De um modo geral, ao fim de algumas consultas é possível
levantar hipóteses sólidas sobre as causas do comportamento desafiante:
- Conflitos sérios entre os progenitores. Muitas vezes o comportamento agressivo da criança não é mais do que uma demonstração atípica da sua tristeza. Tratar-se-á de uma chamada de atenção para um problema que é observável pela criança mas cuja resolução está fora do seu alcance. Nalguns casos falamos mesmo de crianças deprimidas, que exteriorizam desta forma o seu sofrimento. Desengane-se quem considere que são “só” as crianças cujos pais estão à beira do divórcio que passam por esta aflição. Os casais considerados estáveis podem ignorar a real dimensão dos seus problemas, minimizando o impacto dos momentos de tensão na estabilidade afectiva das crianças.
- Dificuldades dos pais em impor a disciplina. Boa parte das nossas convicções acerca das regras e da disciplina caem por terra aquando do nascimento do primeiro filho. Esquecemo-nos da importância de dizer não, desvalorizamos o rigor na aplicação de castigos e acabamos por estragar a criança com mimos. Na prática, as consequências destes padrões de relacionamento só são realmente visíveis quando a criança tem de enfrentar a comunidade escolar e obedecer a regras impostas por outros adultos. Ali deixa de ser o centro das atenções, deixa de ver as suas necessidades imediatamente satisfeitas e é confrontada com a importância de uma competência social central, a resistência à frustração. As crianças que não estão habituadas a ouvir um “Não” sofrem muito mais aquando da necessidade de adaptação ao ambiente escolar.
- Lacunas na relação com um dos progenitores.
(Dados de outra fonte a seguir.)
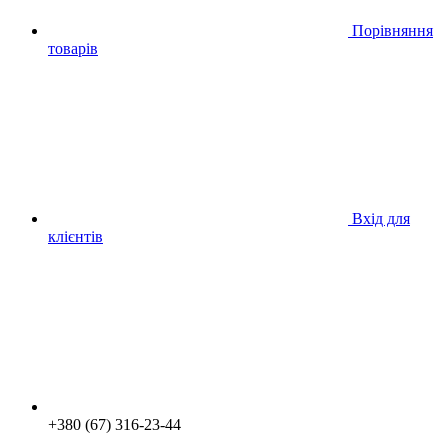
Порівняння
товарів
Вхід для
клієнтів
+380 (67) 316-23-44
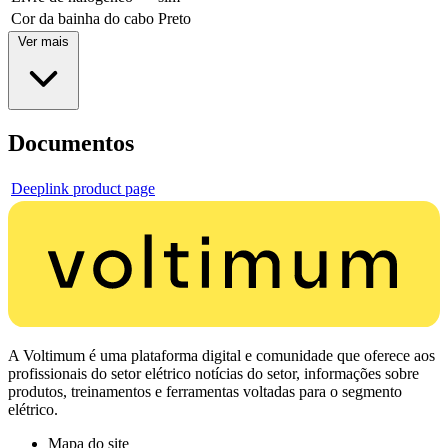
Cor da bainha do cabo
Preto
Ver mais
Documentos
Deeplink product page
A Voltimum é uma plataforma digital e comunidade que oferece aos
profissionais do setor elétrico notícias do setor, informações sobre
produtos, treinamentos e ferramentas voltadas para o segmento
elétrico.
Mapa do site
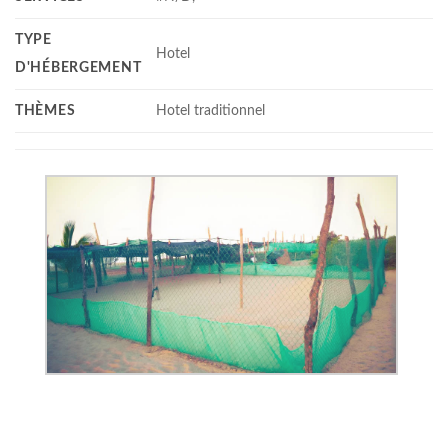
TYPE
Hotel
D'HÉBERGEMENT
THÈMES
Hotel traditionnel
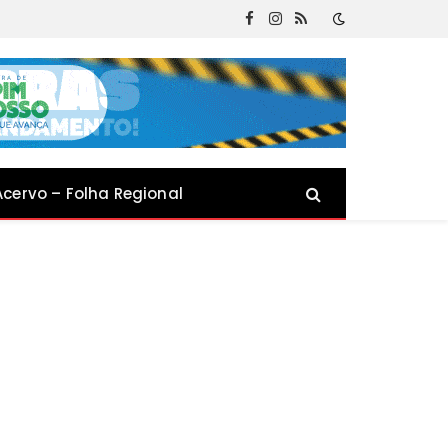
Facebook
Instagram
RSS
Acervo – Folha Regional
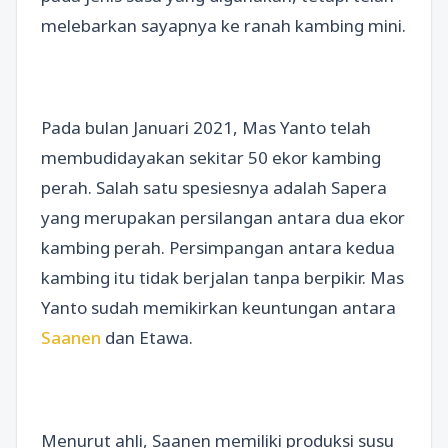
melebarkan sayapnya ke ranah kambing mini.
Pada bulan Januari 2021, Mas Yanto telah
membudidayakan sekitar 50 ekor kambing
perah. Salah satu spesiesnya adalah Sapera
yang merupakan persilangan antara dua ekor
kambing perah. Persimpangan antara kedua
kambing itu tidak berjalan tanpa berpikir. Mas
Yanto sudah memikirkan keuntungan antara
Saanen
dan Etawa.
Menurut ahli, Saanen memiliki produksi susu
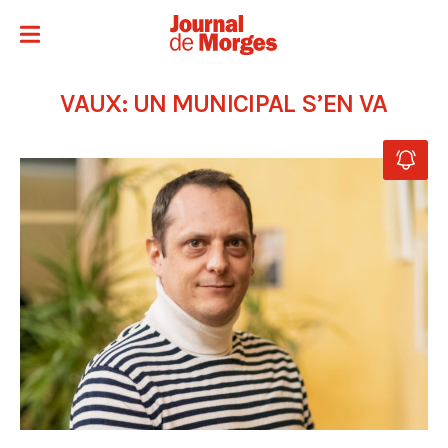
VAUX: UN MUNICIPAL S’EN VA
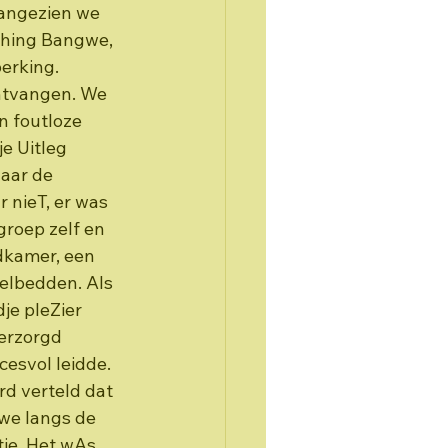
aangezien we 
iching Bangwe, 
erking.
ntvangen. We 
n foutloze 
e Uitleg 
aar de 
 nieT, er was 
roep zelf en 
dkamer, een 
elbedden. Als 
je pleZier 
verzorgd 
esvol leidde. 
d verteld dat 
we langs de 
tje. Het wAs 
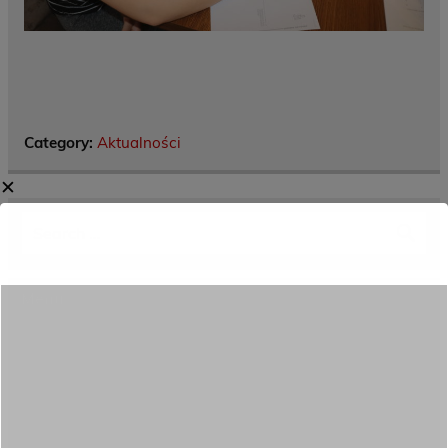
Category:
Aktualności
✕
Menu
Dane kontaktowe
Zamówienia publiczne
Oferta programowa
Rekrutacja
Aktywni górą!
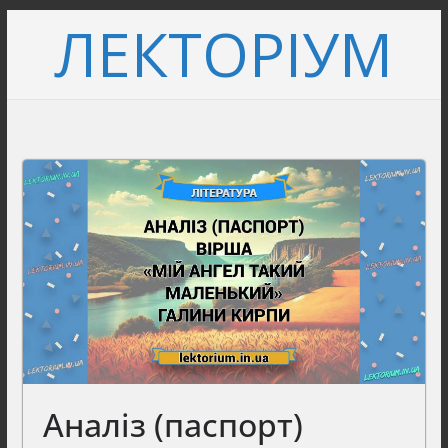
Перейти
ЛЕКТОРІУМ
до
вмісту
Аналіз (паспорт)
Um pai demasiado permissivo pode ser, antes de mais, um pai inseguro, com dificuldade em criar laços com os filhos. Não raras vezes sou confrontada com famílias em que o pai é uma espécie de estranho na educação da criança, acabando por dar o seu melhor no sentido de satisfazer os caprichos materiais da criança mas mostrando-se incapaz de criar uma vínculo afectivo. O pai e a criança brincam e interagem como se fossem da mesma idade mas na altura de definir limites e criar confiança afectiva a responsabilidade está do lado materno. Em casos pontuais esta lacuna é visível na relação com a mãe e é o pai que funciona como “porto seguro”.
- Depressão de um dos progenitores. A depressão é uma doença incapacitante e avassaladora, ainda que nem sempre seja claramente assumida. Quanto mais as famílias se fecharem sobre si mesmas, recusando pedidos de ajuda claros – formais e informais – maior a probabilidade de o sofrimento ser extensível às crianças que, mais uma vez, acabam por mostrar a sua dor e a sua impotência de forma atípica.
- Mudanças repentinas na rotina da criança. A chegada de um irmão, a mudança de emprego de um dos progenitores (e consequente reestruturação no horário) ou o adoecimento de um familiar podem contribuir para a instabilidade da criança. Como nem sempre é fácil para os próprios adultos estarem atentos a tudo e a todos, os medos da criança podem acabar por ser exteriorizados no ambiente que se mantém estável – a escolinha.
A maioria das crianças aprende a substituir o comportamento agressivo, anti-social por um comportamento socialmente adequado antes dos 5 anos. Aprender a gerir sentimentos de raiva e lidar com a frustração são tarefas cruciais da primeira infância. No entanto, se a criança apresenta um padrão de comportamentos agressivos, anti-sociais ou de ruptura que representam uma ameaça para si mesma, ou para os outros, consulte o seu pediatra ou um psicólogo especializado em problemas de comportamento das crianças. Aos pais compete responder às necessidades da criança num ambiente familiar suficientemente aconchegante, sensível, estável e de maneira responsável. Por outras palavras:
A criança precisa de se sentir segura, quer a respeito do afecto dos pais, quer a respeito da sua sensibilidade para responder às suas necessidades, reconhecendo-os simultaneamente como capazes de impor regras e dizer “Não”.